Anyway, I've always been, depending on the context, fascinated/enraged/bewildered by the type of people I usually call Low Energy Users. These are individuals with a strange mindset who only put the bare minimum amount of effort that they can get away with into their everyday tasks, jobs, and sometimes even their personal lives. They cruise at sub speed, are happy to palm stuff off on others either overtly or covertly, don't question discrepancies lest the answers produce more work, don't correct things as they go, and in organisations, are happy to hide in structural niches and use their co-workers to cover up their own lack of initiative and responsibility. They NEVER go even that extra inch, so forget about that extra mile that is sometimes needed to sort things out or to prevent a mistake that will just get messier down the line. And when things do go wrong, they usually fade into the woodwork and leave the cleanup to others.

Such people drive me potty.

I suppose I'm especially angry about LEUs today because I wasted a whole lot of time in a hospital yesterday - not my usual hospital where everybody knows my name, but another one where contempt for patients seemed to be part of their clinic's medical motto - and ended up finally getting in 3.5 hours after my scheduled appointment. Others were also delayed by many hours. Making it worse, a certain nurse got up a four times and loudly declared the situation was the fault of seven new patients scheduled for the day who were holding up the queues with their newbie questions and demands for attention - it was a deplorable, divisive tactic that had a well-worn feeling about it, and my investigations soon revealed it was patently untrue.
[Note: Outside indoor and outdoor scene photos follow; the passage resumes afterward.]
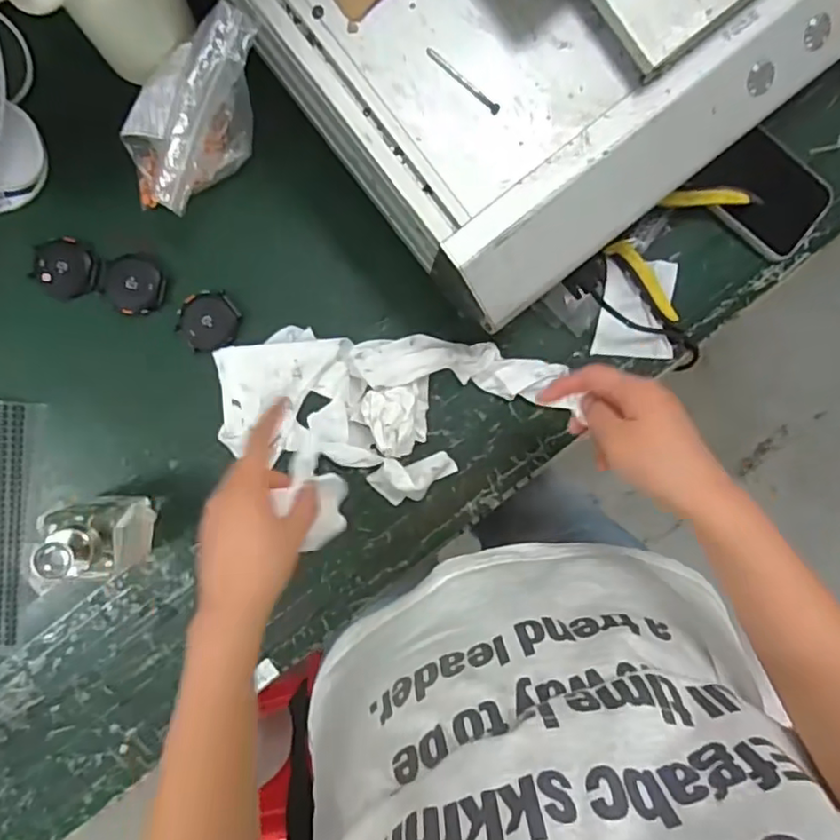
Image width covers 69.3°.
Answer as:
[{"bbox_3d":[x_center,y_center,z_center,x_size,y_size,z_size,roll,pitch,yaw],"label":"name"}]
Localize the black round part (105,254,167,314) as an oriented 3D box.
[{"bbox_3d":[-0.245,-0.117,0.524,0.049,0.007,0.050,0,94,-3],"label":"black round part"}]

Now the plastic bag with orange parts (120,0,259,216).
[{"bbox_3d":[-0.184,-0.239,0.473,0.081,0.100,0.139,36,91,-5],"label":"plastic bag with orange parts"}]

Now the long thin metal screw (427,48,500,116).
[{"bbox_3d":[0.028,-0.220,0.395,0.059,0.004,0.006,39,91,-5],"label":"long thin metal screw"}]

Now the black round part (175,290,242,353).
[{"bbox_3d":[-0.184,-0.087,0.530,0.051,0.008,0.050,0,94,-3],"label":"black round part"}]

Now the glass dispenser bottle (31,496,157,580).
[{"bbox_3d":[-0.262,0.095,0.482,0.059,0.121,0.052,2,94,-4],"label":"glass dispenser bottle"}]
Gathering information, I discovered that all 4 of we patients still waiting after many hours in the almost empty room by the end of the clinic were new patients, which, given simple arithmetic, would mean that just 3 of our newbie comrades held up over twenty people for 2-3 hours?

 I think not, which turned out to be the case. I discovered that I, and presumably the many others inconvenienced that day, had been booted a number of times because of reshufflings made by the nurses to cater for squeaky wheel people. I also discovered that they'd known about these delays the day before and that someone could have, with a series of simple phone calls then, told me and the others not to come so early (I got up at 4.30 to catch an early train!). Obviously they couldn't be bothered doing their job properly. Or didn't care. Instead of heading off a known problem and adjusting the schedule to save a lot of people a lot of aggro, they let a roomful of ill people waste hours seething and frothing at the mouth safe in the knowledge that they wouldn't be held accountable for the stuff up. I'm not suggesting people give up their tea breaks or put in unpaid labour or such, but just five minutes spent leaving messages would have cut down on the problem and demonstrated some real empathy for others. And I still can't get over the ploy to deflect blame from themselves by repeatedly blaming of sick people for a problem created by lazy staff members.
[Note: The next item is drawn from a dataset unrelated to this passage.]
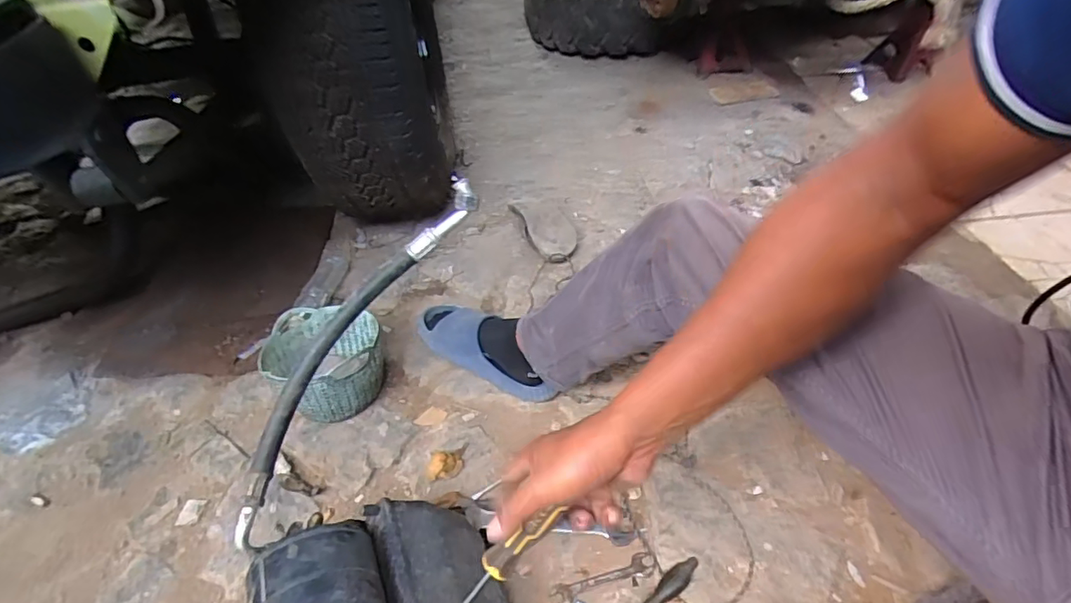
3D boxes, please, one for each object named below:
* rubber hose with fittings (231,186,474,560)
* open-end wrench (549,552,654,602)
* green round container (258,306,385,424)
[{"bbox_3d":[-0.209,0.049,0.598,0.074,0.030,0.449,29,81,28],"label":"rubber hose with fittings"},{"bbox_3d":[0.093,0.379,0.733,0.140,0.006,0.031,-14,46,-11],"label":"open-end wrench"},{"bbox_3d":[-0.354,0.103,0.941,0.173,0.136,0.184,-2,45,2],"label":"green round container"}]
So yeah, reading this post this morning which mentions der innere Schweinehund, or 'the inner swine-dog',  resonated with me. As explained there, it's a fantastic German metaphor for the part of ourselves that prefers laziness over productivity, comfort over challenge, and routine over achievement. Apparently, they even have a statue of the creature in Bonn.

 In my present state of mind, I'm assuming that the Low Energy Users are in fact people, like the medical staff yesterday, who even while on the job are in thrall to their innere Schweinehund, cutting corners whenever they can and never straying into the energy-burning areas that just might make the world run a little more smoothly, and in the process make it a happier, less stressful place.
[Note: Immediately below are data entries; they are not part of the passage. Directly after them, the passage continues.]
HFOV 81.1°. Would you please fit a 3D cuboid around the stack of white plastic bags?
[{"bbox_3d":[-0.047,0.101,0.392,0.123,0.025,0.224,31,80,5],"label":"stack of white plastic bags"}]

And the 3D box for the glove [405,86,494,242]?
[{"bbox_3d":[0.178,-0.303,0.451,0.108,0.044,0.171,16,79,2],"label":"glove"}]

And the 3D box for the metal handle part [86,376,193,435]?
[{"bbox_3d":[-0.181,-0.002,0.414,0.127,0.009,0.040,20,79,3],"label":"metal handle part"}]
 Not that there isn't a time and a place for heeding the puppy dog eyes of der innere Schweinehund, such as when an exciting, must-see box set or a fabulous new book is calling for one's attention :) As long as the lazy beastie doesn't cause others grief and inconvenience, by all means feel free to indulge it.

3 comments:

parlance said...

I had a look at the pic of the statue and liked the ending: "should not be fed". (I think that's what it said.)
Maybe those staff members in the hospital should be paid according to how much tlc they actually hand out to the people who have come to the hospital for care.

Gitte Christensen said...

I liked that part too, and warning before about it gaining power over individuals, social groups and whole populations.

Yep, I agree -in hosptials, TLC should be an important KPI. At the very least, they shouldn't be bagging new patients. That still makes me livid.

Anonymous said...

Gone are the days where hospitals are about TLC. It is all about turn over of beds, efficiency, good enough is considered ok - give the people the Kia and not the Rolls Royce model of care. Bureaucrats and bean counters now control hospitals not the clinicians providing the service.

It has a major impact on morale.

If you are fortunate to be under the care of a unit who has a well functioning team who believe in good care- you are lucky.